A Fazenda Nacional interpôs recurso especial contra acórdão do Tribunal Regional Federal da 4ª Região (TRF4), alegando que os valores pagos aos empregados de empresas locadoras de mão-de-obra não podem ser deduzidos das receitas das empresas para o cálculo do Programa de Integração Nacional (PIS) e da Contribuição para Financiamento da Seguridade Social (Cofins).

Os valores referentes ao pagamento dos salários e respectivos encargos sociais que são repassados pela empresa tomadora do serviço não constituem receita das empresas de trabalho temporário pertencentes a terceiros, não podendo ser consideradas para fins de incidência de contribuição ao PIS e Cofins.

Consta nos autos que a empresa prestadora de serviços de locação de mão-de-obra temporária impetrou mandado de segurança em 2005, objetivando apenas o reconhecimento de seu direito líquido e certo de recolher o PIS/Cofins somente sobre a taxa de administração cobrada das empresas tomadoras de serviços, excluindo os valores recebidos do pagamento dos salários e encargos sociais do trabalhadores.

Em apelação ao STJ, a Fazenda Nacional sustentou violação do artigo 535 do Código de Processo Civil (CPC) e da Lei n. 9.718/98 por omissão e obscuridade quanto à apreciação das questões suscitadas, uma vez que valores pagos aos empregados por locadoras de serviço não podem ser deduzidos das receitas das empresas.

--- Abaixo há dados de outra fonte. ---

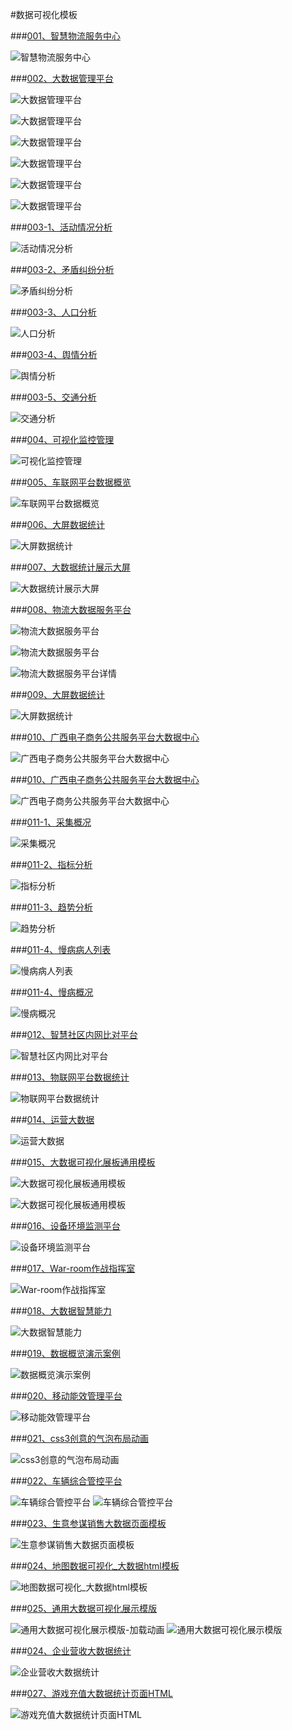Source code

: #数据可视化模板

###[001、智慧物流服务中心](./001/index.html)

![智慧物流服务中心](./demoImages/001.png)

###[002、大数据管理平台](./002/index.html)

![大数据管理平台](./demoImages/002-1.png)

![大数据管理平台](./demoImages/002-2.png)

![大数据管理平台](./demoImages/002-3.png)

![大数据管理平台](./demoImages/002-4.png)

![大数据管理平台](./demoImages/002-5.png)

![大数据管理平台](./demoImages/002-6.png)

###[003-1、活动情况分析](./003/activity.html)

![活动情况分析](./demoImages/003-1.png)

###[003-2、矛盾纠纷分析](./003/analysis.html)

![矛盾纠纷分析](./demoImages/003-2.png)

###[003-3、人口分析](./003/people.html)

![人口分析](./demoImages/003-3.png)

###[003-4、舆情分析](./003/public.html)

![舆情分析](./demoImages/003-4.png)

###[003-5、交通分析](./003/traffic.html)

![交通分析](./demoImages/003-5.png)


###[004、可视化监控管理](./004/index.html)

![可视化监控管理](./demoImages/004.png)

###[005、车联网平台数据概览](./005/index.html)

![车联网平台数据概览](./demoImages/005.png)

###[006、大屏数据统计](./006/index.html)

![大屏数据统计](./demoImages/006.png)

###[007、大数据统计展示大屏](./007/index.html)

![大数据统计展示大屏](./demoImages/007.png)


###[008、物流大数据服务平台](./008/index.html)

![物流大数据服务平台](./demoImages/008-1.png)

![物流大数据服务平台](./demoImages/008-2.png)

![物流大数据服务平台详情](./demoImages/008-3.png)

###[009、大屏数据统计](./009/index.html)

![大屏数据统计](./demoImages/009.png)


###[010、广西电子商务公共服务平台大数据中心](./010/index.html)

![广西电子商务公共服务平台大数据中心](./demoImages/010.png)

###[010、广西电子商务公共服务平台大数据中心](./010/index.html)

![广西电子商务公共服务平台大数据中心](./demoImages/010.png)



###[011-1、采集概况](./011/views/index.html)

![采集概况](./demoImages/011-1.png)

###[011-2、指标分析](./011/views/quota.html)

![指标分析](./demoImages/011-2.png)

###[011-3、趋势分析](./011/views/trend.html)

![趋势分析](./demoImages/011-3.png)

###[011-4、慢病病人列表](./011/views/chronic.html)

![慢病病人列表](./demoImages/011-4.png)

###[011-4、慢病概况](./011/views/NCDindex.html)

![慢病概况](./demoImages/011-5.png)



###[012、智慧社区内网比对平台](./012/index.html)

![智慧社区内网比对平台](./demoImages/012.png)


###[013、物联网平台数据统计](./013/index.html)

![物联网平台数据统计](./demoImages/013.png)


###[014、运营大数据](./014/index.html)

![运营大数据](./demoImages/014.png)


###[015、大数据可视化展板通用模板](./015/index.html)

![大数据可视化展板通用模板](./demoImages/015-1.png)

![大数据可视化展板通用模板](./demoImages/015-2.png)


###[016、设备环境监测平台](./016/index.html)

![设备环境监测平台](./demoImages/016.png)


###[017、War-room作战指挥室](./017/index.html)

![War-room作战指挥室](./demoImages/017.png)

###[018、大数据智慧能力](./018/index.html)

![大数据智慧能力](./demoImages/018.png)

###[019、数据概览演示案例](./019/index.html)

![数据概览演示案例](./demoImages/019.png)


###[020、移动能效管理平台](./020/index.html)

![移动能效管理平台](./demoImages/020.png)

###[021、css3创意的气泡布局动画](./021/index.html)

![css3创意的气泡布局动画](./demoImages/021.png)


###[022、车辆综合管控平台](./022/index.html)

![车辆综合管控平台](./demoImages/022-1.png)
![车辆综合管控平台](./demoImages/022-2.png)

###[023、生意参谋销售大数据页面模板](./023/index.html)

![生意参谋销售大数据页面模板](./demoImages/023.png)

###[024、地图数据可视化_大数据html模板](./024/index.html)

![地图数据可视化_大数据html模板](./demoImages/024.png)

###[025、通用大数据可视化展示模版](./025/index.html)

![通用大数据可视化展示模版-加载动画](./demoImages/025-1.png)
![通用大数据可视化展示模版](./demoImages/025-2.png)


###[024、企业营收大数据统计](./026/index.html)

![企业营收大数据统计](./demoImages/026.png)

###[027、游戏充值大数据统计页面HTML](./027/index.html)

![游戏充值大数据统计页面HTML](./demoImages/027.png)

O relator do processo, ministro Francisco Falcão, afirmou que, com a edição da Lei n. 9.718/98, definiu-se que as contribuições para o PIS e Cofins devidas pelas pessoas jurídicas de direito privado seriam recolhidas com base no cálculo na receita bruta, independentemente do tipo de atividade exercida. O ministro afirmou, ainda, que os valores recebidos dos trabalhadores temporários não podem ser excluídos do PIS/Cofins devido ao principio da legalidade. Seguindo o entendimento do relator, a Turma, por maioria, acolheu o recurso da Fazenda Nacional.

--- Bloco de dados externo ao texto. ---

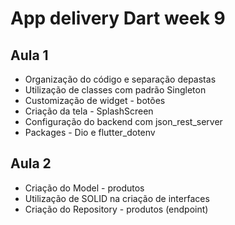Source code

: # App delivery Dart week 9

## Aula 1
- Organização do código e separação depastas
- Utilização de classes com padrão Singleton
- Customização de widget - botões
- Criação da tela - SplashScreen
- Configuração do backend com json_rest_server
- Packages - Dio e flutter_dotenv

## Aula 2
- Criação do Model - produtos
- Utilização de SOLID na criação de interfaces
- Criação do Repository - produtos (endpoint)
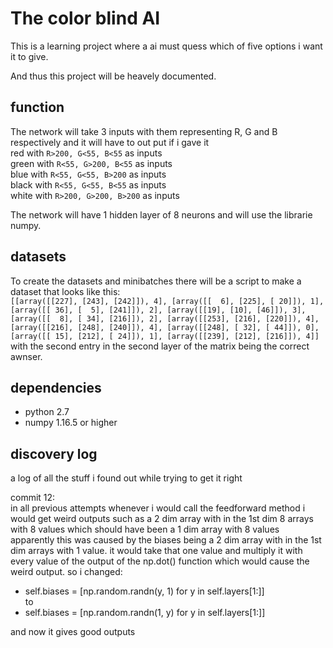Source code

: # The color blind AI
This is a learning project where a ai must quess which of
five options i want it to give.

And thus this project will be heavely documented.

## function
The network will take 3 inputs with them representing R, G and B
respectively and it will have to out put if i gave it <br/>
red with `R>200, G<55, B<55` as inputs <br/>
green with `R<55, G>200, B<55` as inputs <br/>
blue with `R<55, G<55, B>200` as inputs <br/>
black with `R<55, G<55, B<55` as inputs <br/>
white with `R>200, G>200, B>200` as inputs <br/>

The network will have 1 hidden layer of 8 neurons and
will use the librarie numpy.

## datasets

To create the datasets and minibatches there will be a script to
make a dataset that looks like this: <br/>
`[[array([[227],
       [243],
       [242]]), 4], [array([[  6],
       [225],
       [ 20]]), 1], [array([[ 36],
       [  5],
       [241]]), 2], [array([[19],
       [10],
       [46]]), 3], [array([[  8],
       [ 34],
       [216]]), 2], [array([[253],
       [216],
       [220]]), 4], [array([[216],
       [248],
       [240]]), 4], [array([[248],
       [ 32],
       [ 44]]), 0], [array([[ 15],
       [212],
       [ 24]]), 1], [array([[239],
       [212],
       [216]]), 4]]`<br/>
with the second entry in the second layer of the matrix being the correct
awnser.

## dependencies
- python 2.7
- numpy 1.16.5 or higher

## discovery log
a log of all the stuff i found out while trying to get it right

commit 12: <br/>
in all previous attempts whenever i would call the feedforward method
i would get weird outputs such as a 2 dim array with in the 1st dim 8
arrays with 8 values which should have been a 1 dim array with 8 values
apparently this was caused by the biases being a 2 dim array with in the 1st dim arrays with 1 value. it would take that one value and multiply it with every value of the output of the np.dot() function
which would cause the weird output. so i changed:

- self.biases = [np.random.randn(y, 1) for y in self.layers[1:]] <br/>
to
- self.biases = [np.random.randn(1, y) for y in self.layers[1:]] <br/>

and now it gives good outputs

A notícia ao lado refere-se
aos seguintes processos:
REsp 958292

bandoleir0
Fri, 19/12/08, 11:23 AM
Negado recurso de filhos de desembargador contra resolução que impede nepotismo em cartórios

O Supremo Tribunal Federal (STF) negou nesta sexta-feira (19) pedido dos filhos do desembargador Vicente Antonio Marcondes D´angelo, do Tribunal de Justiça de São Paulo, que pretendiam impedir qualquer tentativa de afastá-los de cargos que ocupam no 15º Tabelionato de Notas de São Paulo.

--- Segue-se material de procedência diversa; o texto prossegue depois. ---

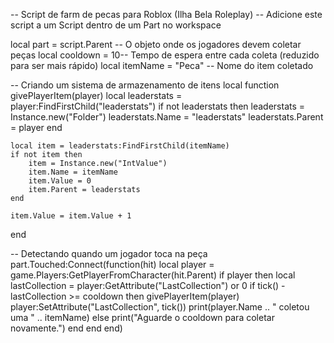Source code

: -- Script de farm de pecas para Roblox (Ilha Bela Roleplay)
-- Adicione este script a um Script dentro de um Part no workspace

local part = script.Parent  -- O objeto onde os jogadores devem coletar peças
local cooldown = 10-- Tempo de espera entre cada coleta (reduzido para ser mais rápido)
local itemName = "Peca"  -- Nome do item coletado

-- Criando um sistema de armazenamento de itens
local function givePlayerItem(player)
    local leaderstats = player:FindFirstChild("leaderstats")
    if not leaderstats then
        leaderstats = Instance.new("Folder")
        leaderstats.Name = "leaderstats"
        leaderstats.Parent = player
    end

    local item = leaderstats:FindFirstChild(itemName)
    if not item then
        item = Instance.new("IntValue")
        item.Name = itemName
        item.Value = 0
        item.Parent = leaderstats
    end

    item.Value = item.Value + 1
end

-- Detectando quando um jogador toca na peça
part.Touched:Connect(function(hit)
    local player = game.Players:GetPlayerFromCharacter(hit.Parent)
    if player then
        local lastCollection = player:GetAttribute("LastCollection") or 0
        if tick() - lastCollection >= cooldown then
            givePlayerItem(player)
            player:SetAttribute("LastCollection", tick())
            print(player.Name .. " coletou uma " .. itemName)
        else
            print("Aguarde o cooldown para coletar novamente.")
        end
    end
end)
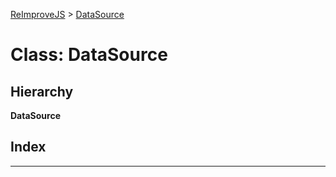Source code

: [ReImproveJS](../README.md) > [DataSource](../classes/datasource.md)

# Class: DataSource

## Hierarchy

**DataSource**

## Index

---


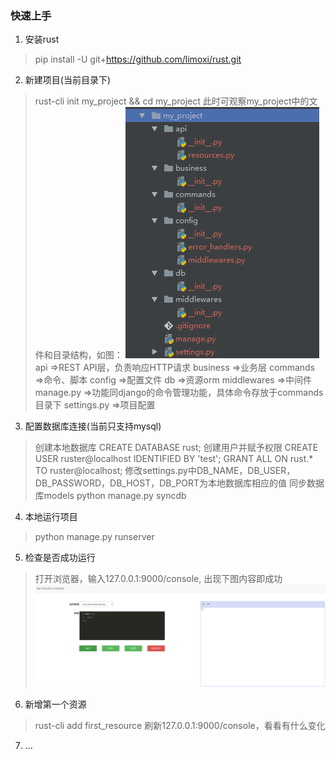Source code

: ### 快速上手

1. 安装rust
>pip install -U git+https://github.com/limoxi/rust.git

2. 新建项目(当前目录下)
>rust-cli init my_project && cd my_project
此时可观察my_project中的文件和目录结构，如图：
![目录结构](./images/project_dirs.png)
>api =>REST API层，负责响应HTTP请求
>business =>业务层
>commands =>命令、脚本
>config =>配置文件
>db =>资源orm
>middlewares =>中间件
>manage.py =>功能同django的命令管理功能，具体命令存放于commands目录下
>settings.py =>项目配置

3. 配置数据库连接(当前只支持mysql)
>创建本地数据库
>CREATE DATABASE rust;
创建用户并赋予权限
>CREATE USER ruster@localhost IDENTIFIED BY 'test';
>GRANT ALL ON rust.* TO ruster@localhost;
>修改settings.py中DB_NAME，DB_USER，DB_PASSWORD，DB_HOST，DB_PORT为本地数据库相应的值
>同步数据库models
>python manage.py syncdb

4. 本地运行项目
>python manage.py runserver

5. 检查是否成功运行
> 打开浏览器，输入127.0.0.1:9000/console, 出现下图内容即成功
![控制台](./images/console.png)

6. 新增第一个资源
>rust-cli add first_resource
>刷新127.0.0.1:9000/console，看看有什么变化

7. ...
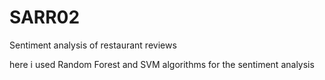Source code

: # SARR02
Sentiment analysis of restaurant reviews

here i used Random Forest and SVM algorithms for the sentiment analysis 
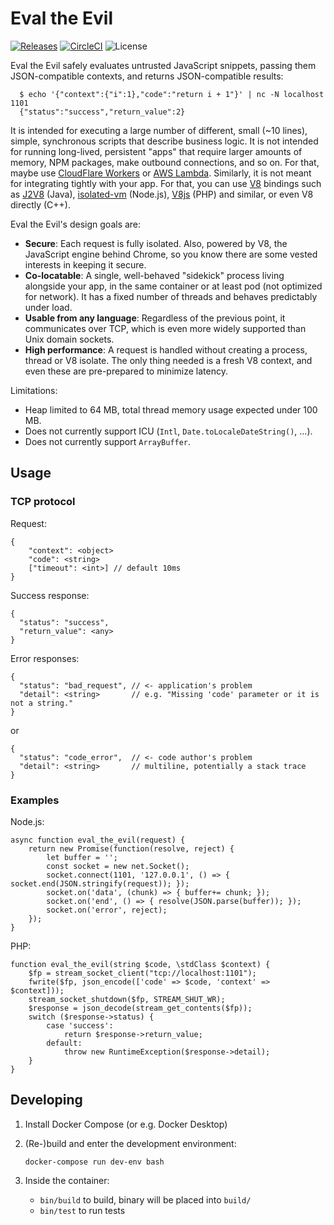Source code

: # Eval the Evil

[![Releases](https://badgen.net/github/release/jakajancar/eval-the-evil/stable)](https://github.com/jakajancar/eval-the-evil/releases)
[![CircleCI](https://badgen.net/circleci/github/jakajancar/eval-the-evil)](https://circleci.com/gh/jakajancar/eval-the-evil)
![License](https://badgen.net/github/license/jakajancar/eval-the-evil)

Eval the Evil safely evaluates untrusted JavaScript snippets, passing them JSON-compatible contexts, and returns JSON-compatible results:

      $ echo '{"context":{"i":1},"code":"return i + 1"}' | nc -N localhost 1101
      {"status":"success","return_value":2}

It is intended for executing a large number of different, small (~10 lines), simple, synchronous scripts that describe business logic. It is not intended for running long-lived, persistent "apps" that require larger amounts of memory, NPM packages, make outbound connections, and so on. For that, maybe use  [CloudFlare Workers](https://www.cloudflare.com/products/cloudflare-workers/) or [AWS Lambda](https://aws.amazon.com/lambda/). Similarly, it is not meant for integrating tightly with your app. For that, you can use [V8](https://v8.dev) bindings such as [J2V8](https://github.com/eclipsesource/J2V8) (Java), [isolated-vm](https://github.com/laverdet/isolated-vm) (Node.js), [V8js](https://github.com/phpv8/v8js) (PHP) and similar, or even V8 directly (C++).

Eval the Evil's design goals are:

  - **Secure**: Each request is fully isolated. Also, powered by V8, the JavaScript engine behind Chrome, so you know there are some vested interests in keeping it secure.
  - **Co-locatable**: A single, well-behaved "sidekick" process living alongside your app, in the same container or at least pod (not optimized for network). It has a fixed number of threads and behaves predictably under load.
  - **Usable from any language**: Regardless of the previous point, it communicates over TCP, which is even more widely supported than Unix domain sockets.
  - **High performance**: A request is handled without creating a process, thread or V8 isolate. The only thing needed is a fresh V8 context, and even these are pre-prepared to minimize latency.

Limitations:

  - Heap limited to 64 MB, total thread memory usage expected under 100 MB.
  - Does not currently support ICU (`Intl`, `Date.toLocaleDateString()`, ...).
  - Does not currently support `ArrayBuffer`.

## Usage

### TCP protocol

Request:

    {
        "context": <object>
        "code": <string>
        ["timeout": <int>] // default 10ms
    }

Success response:

    {
      "status": "success",
      "return_value": <any>
    }

Error responses:

    {
      "status": "bad_request", // <- application's problem
      "detail": <string>       // e.g. "Missing 'code' parameter or it is not a string."
    }

or

    {
      "status": "code_error",  // <- code author's problem
      "detail": <string>       // multiline, potentially a stack trace
    }

### Examples

Node.js:

    async function eval_the_evil(request) {
        return new Promise(function(resolve, reject) {
            let buffer = '';
            const socket = new net.Socket();
            socket.connect(1101, '127.0.0.1', () => { socket.end(JSON.stringify(request)); });
            socket.on('data', (chunk) => { buffer+= chunk; });
            socket.on('end', () => { resolve(JSON.parse(buffer)); });
            socket.on('error', reject);
        });
    }

PHP:

    function eval_the_evil(string $code, \stdClass $context) {
        $fp = stream_socket_client("tcp://localhost:1101");
        fwrite($fp, json_encode(['code' => $code, 'context' => $context]));
        stream_socket_shutdown($fp, STREAM_SHUT_WR);
        $response = json_decode(stream_get_contents($fp));
        switch ($response->status) {
            case 'success':
                return $response->return_value;
            default:
                throw new RuntimeException($response->detail);
        }
    }

## Developing

 1. Install Docker Compose (or e.g. Docker Desktop)

 2. (Re-)build and enter the development environment:

        docker-compose run dev-env bash

 3. Inside the container:
      - `bin/build` to build, binary will be placed into `build/`
      - `bin/test` to run tests
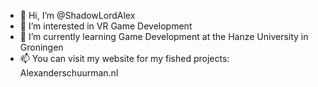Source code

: - 👋 Hi, I’m @ShadowLordAlex
- 👀 I’m interested in VR Game Development
- 🌱 I’m currently learning Game Development at the Hanze University in Groningen
- 📫 You can visit my website for my fished projects: Alexanderschuurman.nl

<!---
ShadowLordAlex/ShadowLordAlex is a ✨ special ✨ repository because its `README.md` (this file) appears on your GitHub profile.
You can click the Preview link to take a look at your changes.
--->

Os filhos do desembargador, Rafael, Guilherme e Luciana Marcondes D´angelo, alegaram em um Mandado de Segurança (MS 27188) que o Conselho Nacional de Justiça (CNJ) seria incompetente para editar resolução impedindo a contratação de parentes de magistrados de Tribunal de Justiça em cartórios.

A regra está no parágrafo único do artigo 1º da Resolução 20/06, do CNJ. O dispositivo proíbe a contratação de cônjuge, companheiro ou parente, natural, civil ou afim, na linha reta ou colateral até terceiro grau e vale para os Tribunais de Justiça do estado em que é desempenhado o respectivo serviço notarial ou de registros

O ministro Ricardo Lewandowski arquivou o mandado de segurança aplicando a Súmula 266, do STF. O dispositivo determina expressamente que não cabe mandado de segurança contra lei em tese. “Os impetrantes pretendem, mediante MS, atacar ato normativo em tese, qual seja, a Resolução nº 20 do CNJ”, afirma Lewandowski em sua decisão.

Nesta manhã, a maioria dos ministros manteve o entendimento de Lewandowski ao negar um recurso dos filhos do desembargador contra a decisão dele, tomada em março de 2008. O único voto divergente foi o do ministro Marco Aurélio, para quem o CNJ não tem poder normativo. “O CNJ não pode lançar no mundo jurídico ato abstrato, normativo, autônomo.”